* _TASK TO COMPLETE_
Find the line with "Karate Kata Viviana" in the records below. Output exactly from there until after the line with "Vertrag widerrufen", without pictures.

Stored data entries
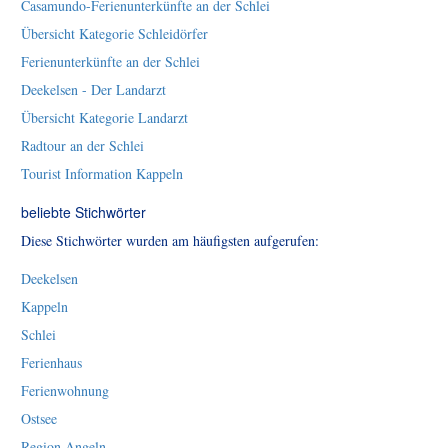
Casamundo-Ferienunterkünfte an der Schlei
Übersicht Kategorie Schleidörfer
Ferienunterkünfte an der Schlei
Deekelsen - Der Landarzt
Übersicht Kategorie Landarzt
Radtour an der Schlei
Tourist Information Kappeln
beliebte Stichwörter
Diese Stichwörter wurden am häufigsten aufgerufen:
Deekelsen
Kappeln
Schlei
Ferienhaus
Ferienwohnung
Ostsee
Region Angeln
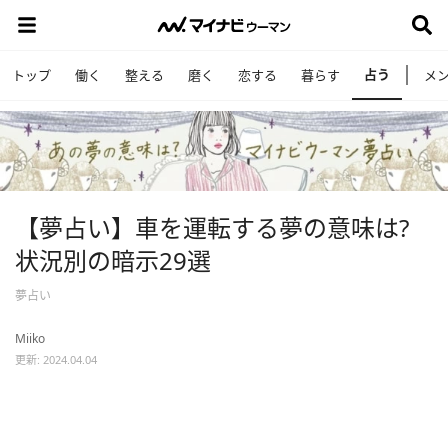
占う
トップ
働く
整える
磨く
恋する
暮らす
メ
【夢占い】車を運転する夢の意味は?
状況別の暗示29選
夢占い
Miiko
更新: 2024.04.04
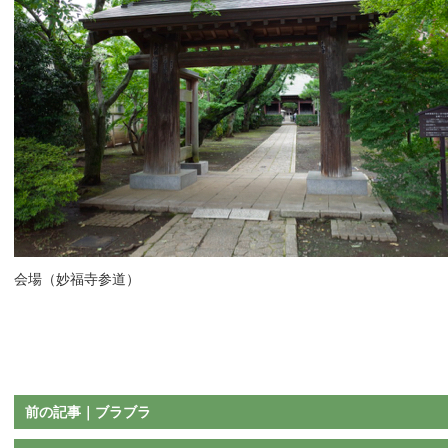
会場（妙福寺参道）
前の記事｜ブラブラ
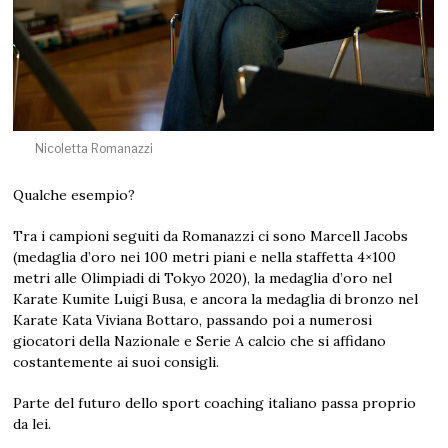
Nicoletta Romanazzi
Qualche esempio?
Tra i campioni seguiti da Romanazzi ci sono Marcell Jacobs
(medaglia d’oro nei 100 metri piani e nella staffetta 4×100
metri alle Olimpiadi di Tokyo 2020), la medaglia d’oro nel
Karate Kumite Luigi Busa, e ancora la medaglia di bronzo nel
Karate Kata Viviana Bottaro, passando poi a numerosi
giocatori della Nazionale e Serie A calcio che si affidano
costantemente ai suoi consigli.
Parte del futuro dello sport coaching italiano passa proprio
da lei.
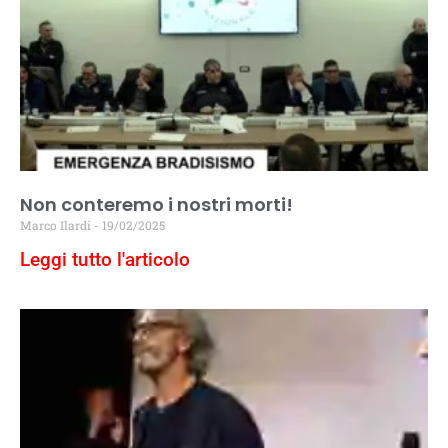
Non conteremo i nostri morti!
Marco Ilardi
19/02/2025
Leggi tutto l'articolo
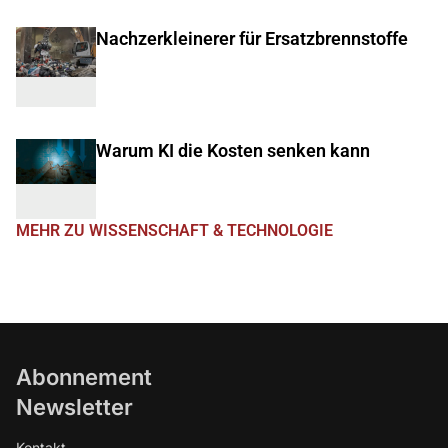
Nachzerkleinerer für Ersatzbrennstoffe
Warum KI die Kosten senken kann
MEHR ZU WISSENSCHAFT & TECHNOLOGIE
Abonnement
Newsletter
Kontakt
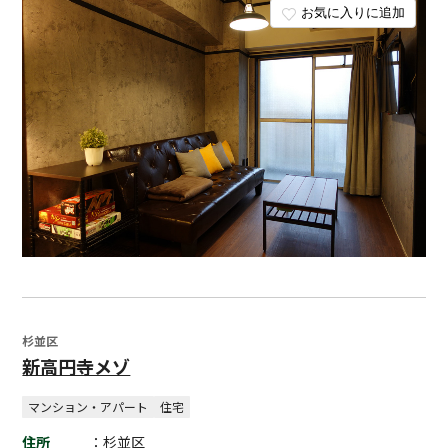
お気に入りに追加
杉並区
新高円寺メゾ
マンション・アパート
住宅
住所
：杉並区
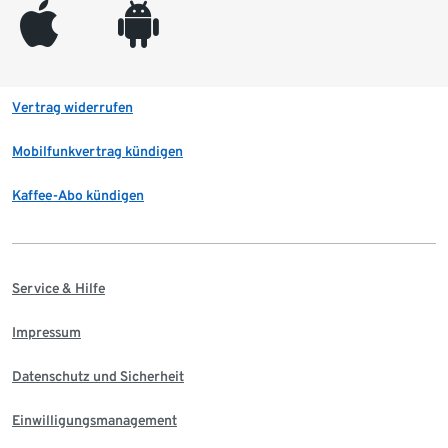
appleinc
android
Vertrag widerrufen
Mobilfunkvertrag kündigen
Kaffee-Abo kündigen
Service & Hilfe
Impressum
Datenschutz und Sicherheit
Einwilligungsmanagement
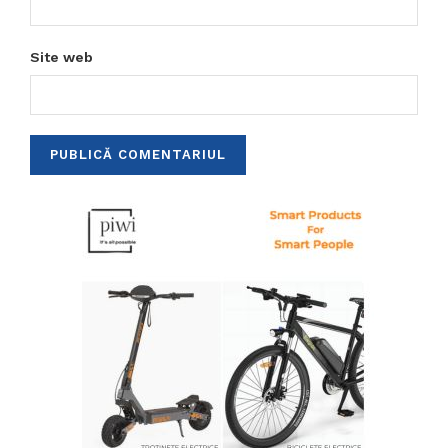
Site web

...

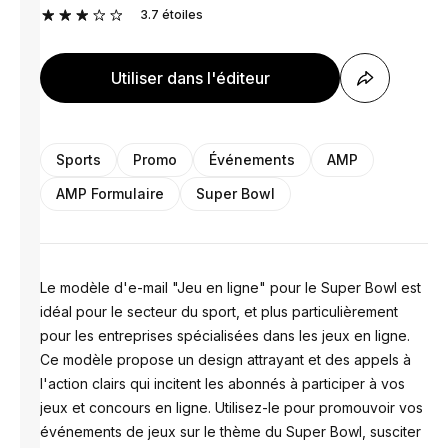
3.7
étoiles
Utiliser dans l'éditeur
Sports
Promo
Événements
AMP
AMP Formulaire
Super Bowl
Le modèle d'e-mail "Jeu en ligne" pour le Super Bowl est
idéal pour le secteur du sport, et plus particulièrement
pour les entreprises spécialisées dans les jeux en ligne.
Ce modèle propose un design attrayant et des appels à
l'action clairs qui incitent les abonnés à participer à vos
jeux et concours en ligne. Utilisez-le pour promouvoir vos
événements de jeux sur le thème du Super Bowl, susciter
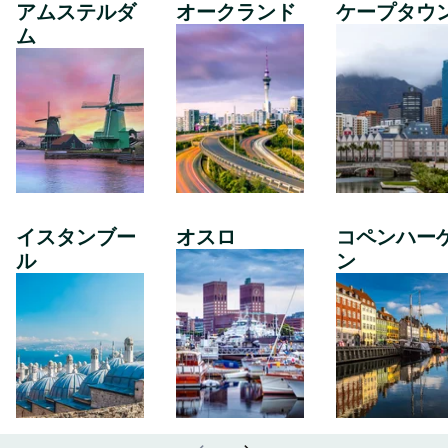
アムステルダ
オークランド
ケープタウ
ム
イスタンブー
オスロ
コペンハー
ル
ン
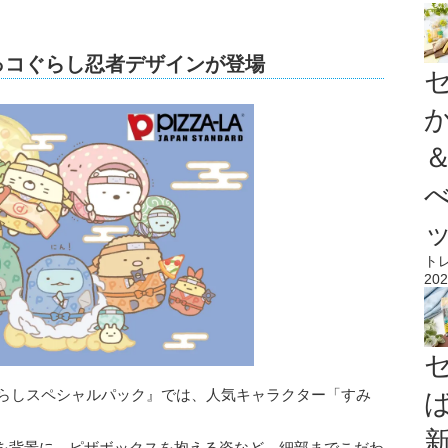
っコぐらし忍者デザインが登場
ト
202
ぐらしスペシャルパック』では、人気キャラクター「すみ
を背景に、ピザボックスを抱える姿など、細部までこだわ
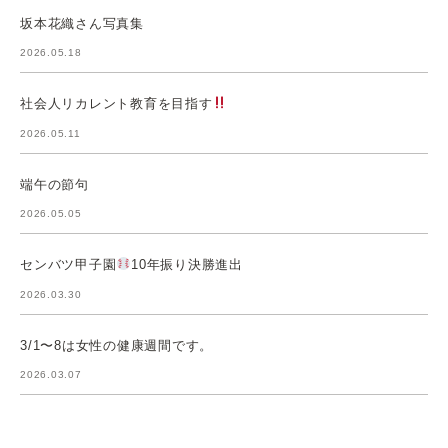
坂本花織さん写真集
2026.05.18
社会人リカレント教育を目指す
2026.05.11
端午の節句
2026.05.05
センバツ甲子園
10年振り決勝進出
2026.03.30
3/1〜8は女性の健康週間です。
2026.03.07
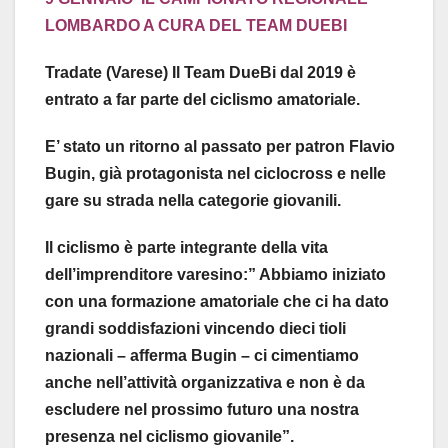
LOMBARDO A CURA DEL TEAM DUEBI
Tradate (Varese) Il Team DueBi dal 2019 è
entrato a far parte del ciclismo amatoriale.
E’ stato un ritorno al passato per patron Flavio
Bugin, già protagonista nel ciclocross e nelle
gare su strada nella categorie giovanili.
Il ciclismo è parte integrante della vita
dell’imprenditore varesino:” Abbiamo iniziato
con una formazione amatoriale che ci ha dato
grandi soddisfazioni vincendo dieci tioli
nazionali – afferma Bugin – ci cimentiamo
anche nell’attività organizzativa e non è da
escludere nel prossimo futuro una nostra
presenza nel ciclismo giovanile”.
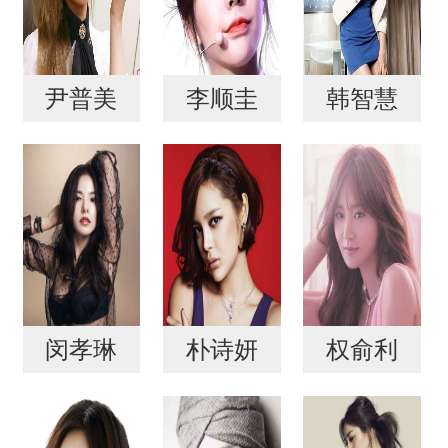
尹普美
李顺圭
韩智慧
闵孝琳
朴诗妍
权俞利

...

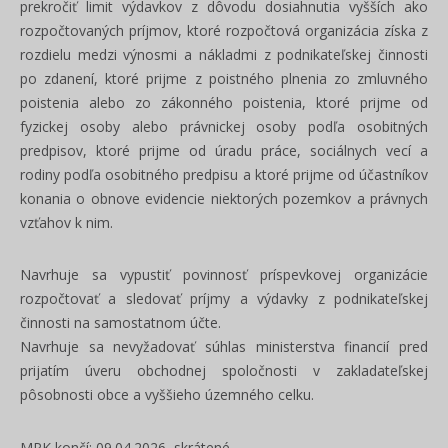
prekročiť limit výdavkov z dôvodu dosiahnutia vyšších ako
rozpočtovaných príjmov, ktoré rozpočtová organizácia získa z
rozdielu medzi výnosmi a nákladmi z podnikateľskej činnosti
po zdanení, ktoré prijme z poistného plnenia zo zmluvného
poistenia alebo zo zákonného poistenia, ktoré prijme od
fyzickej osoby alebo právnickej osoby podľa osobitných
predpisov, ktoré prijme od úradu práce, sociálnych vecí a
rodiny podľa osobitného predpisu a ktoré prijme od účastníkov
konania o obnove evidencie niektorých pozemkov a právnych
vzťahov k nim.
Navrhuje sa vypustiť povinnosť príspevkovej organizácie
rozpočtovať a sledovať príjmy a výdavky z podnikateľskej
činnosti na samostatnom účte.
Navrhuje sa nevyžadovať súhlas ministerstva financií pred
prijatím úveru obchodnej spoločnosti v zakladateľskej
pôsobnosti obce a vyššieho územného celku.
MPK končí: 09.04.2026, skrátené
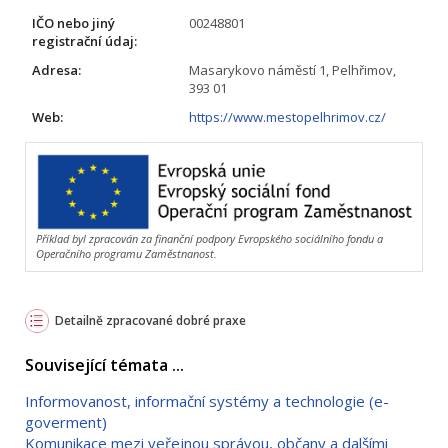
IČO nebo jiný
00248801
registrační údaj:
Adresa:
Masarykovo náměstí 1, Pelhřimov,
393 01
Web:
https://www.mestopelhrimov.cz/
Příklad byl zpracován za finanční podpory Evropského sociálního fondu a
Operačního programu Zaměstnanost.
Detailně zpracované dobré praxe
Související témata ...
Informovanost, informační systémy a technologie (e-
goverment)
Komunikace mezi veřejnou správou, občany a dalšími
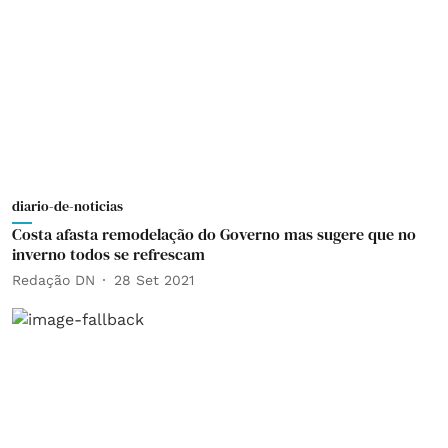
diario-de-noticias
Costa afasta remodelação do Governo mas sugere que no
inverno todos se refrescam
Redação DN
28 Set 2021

* _EXERCISE SOLUTION_
Karate Kata Viviana Bottaro, passando poi a numerosi
giocatori della Nazionale e Serie A calcio che si affidano
costantemente ai suoi consigli.
Parte del futuro dello sport coaching italiano passa proprio
da lei.
Non conteremo i nostri morti!
Marco Ilardi
19/02/2025
Leggi tutto l'articolo
Nachzerkleinerer für Ersatzbrennstoffe
Warum KI die Kosten senken kann
MEHR ZU WISSENSCHAFT & TECHNOLOGIE
Abonnement
Newsletter
Kontakt
お気に入りに追加
杉並区
新高円寺メゾ
マンション・アパート
住宅
住所
：杉並区
appleinc
android
Vertrag widerrufen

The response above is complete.